Голоса Нанте больше не слышали. Только выстрел распорол тишину трактира. Я вытащил оттуда Линхен и сына их Бартоломеуса, и мы тайком, по ступеням, добрались до моей студии на верхнем этаже. Глаза наши еще слезились, и дым еще не рассеялся. Я спрятал семью Нанте в моей студии, и притаился за дверью с пистолетом в руках. Я твердо решил, что ни один из них не переступит порог. Никто не приблизится к семье Нанте. Я был готов на все, чтобы защитить Линхен и ее детей. Они обыскивали все помещения в поисках заговорщиков. Оставили в покое семью Нанте, чтобы не драться со мной. Я для них большой лидер. Одноглазый просил за меня. Теперь он командует конфискованным домом. Он хочет, чтобы я продолжал жить в, теперь уже его, гостинице, своим именем делая ей рекламу. Доктор, я стоял за дверью, и зубы мои стучали, как жаждущие жертвы зубы голодного зверя. Они двери не открыли.
– Но почему ты их не открыл?
– Я! Доктор, что я должен был сделать?
– Открыть дверь, предстать перед ними лицом к лицу. Не стоять с пистолетом за закрытой дверью.
– Око за око, доктор? Зуб за зуб?
– Даже подставить им щеку для удара, но не прятаться от них.
– Закрытой дверью я спас жизнь Линхен и детям. Это было главнее всего. Еще вчера мне удалось переправить их к родственникам Линхен. В дом Нанте я не вернулся, шатался по улицам, пока не явился к вам.
– И что ты будешь сейчас делать?
Оттокар молчит. Он уже решил. Отсюда он направится к Клотильде Буш. Хочет ей предложить проживать вместе с ним, управлять хозяйством в маленьком доме, который он снимет в дальнем пригороде. Он оттягивает галстук, испытывая удушье. Он чувствует на своей шее тяжесть волос Клотильды.
– Я собираюсь снять небольшой особняк в отдаленном пригороде.
– Спрячешься там за закрытой дверью? Погрузишься в спячку, как медведь зимой в берлоге?
– Да, доктор, в долгую зимнюю дремоту. Когда проснусь, буду стоять с пустыми руками перед пустым лицом Гете.
– Перед пустым лицом, Оттокар?
– Да, доктор, перед пустым лицом. Памятник уже готов, но лицо его я еще не вылепил. Близится весна. Столетие со дня смерти Гете приближается. 22 марта – день начала весны и день смерти Гете назначен, как день открытия памятника там, в рабочем квартале. Там и будет воздвигнут памятник уважаемому тайному советнику. Но нацисты не входят в число друзей и любителей Гете. Они не дадут водрузить его на пьедестал. У них есть свои более предпочтительные фигуры. Может, поставят Гитлера или одного из древних варварских идолов.
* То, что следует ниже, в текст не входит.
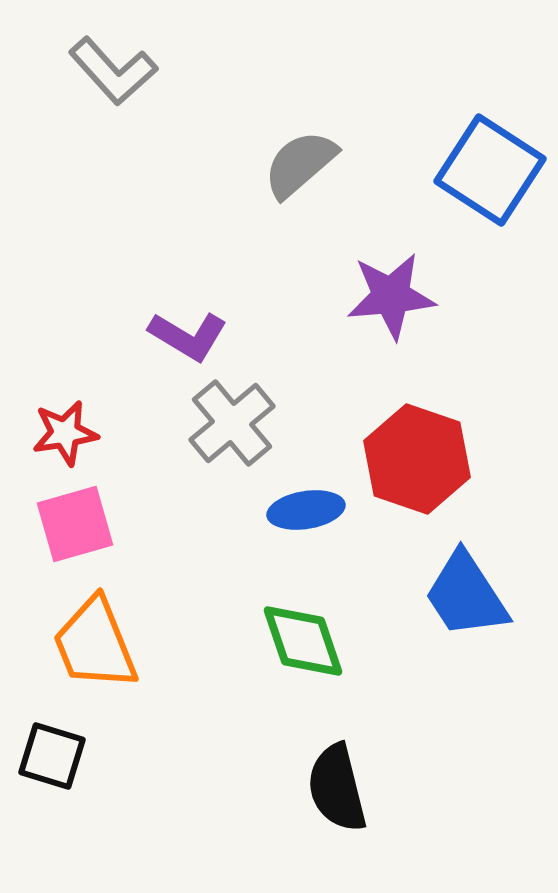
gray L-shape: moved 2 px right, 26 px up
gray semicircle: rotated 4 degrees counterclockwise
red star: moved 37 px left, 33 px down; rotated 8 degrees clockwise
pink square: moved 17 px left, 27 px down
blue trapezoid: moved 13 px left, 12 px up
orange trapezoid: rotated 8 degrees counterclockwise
Спрячу я Гете на своей заброшенной вилле. Опущу голову от стыда перед его ликом, лишенным всякого выражения. Мои руки, доктор, больше не будут лепить или высекать лицо уважаемого тайного советника. Это моя судьба со дня, когда моя тетя разбила молотком мои юношеские работы. У всех моих образов пустые лица, лишены черт, лишены выражения. Сколько я не пытался высечь образ и выражение древнему богу с тремя лицами Триглаву, руки мои высекали его лик, обращенный к будущему, и это каждый раз было страдальческое лицо Детлева. Я не хотел, чтобы лицо будущего носило выражение боли, и лицо осталось пустым. А теперь и лицо Гете останется пустым, ибо все надежды кончились...
– Нет! – закричал доктор, – нет, Оттокар! Нельзя, чтобы твои руки перестали лепить или высекать образ Гете.
– Мои руки парализованы.
– Ты должен сбежать отсюда. Не прятаться. Ты слышишь? Беги отсюда! Беги за пределы Германии, и начинай заново работать над образом Гете.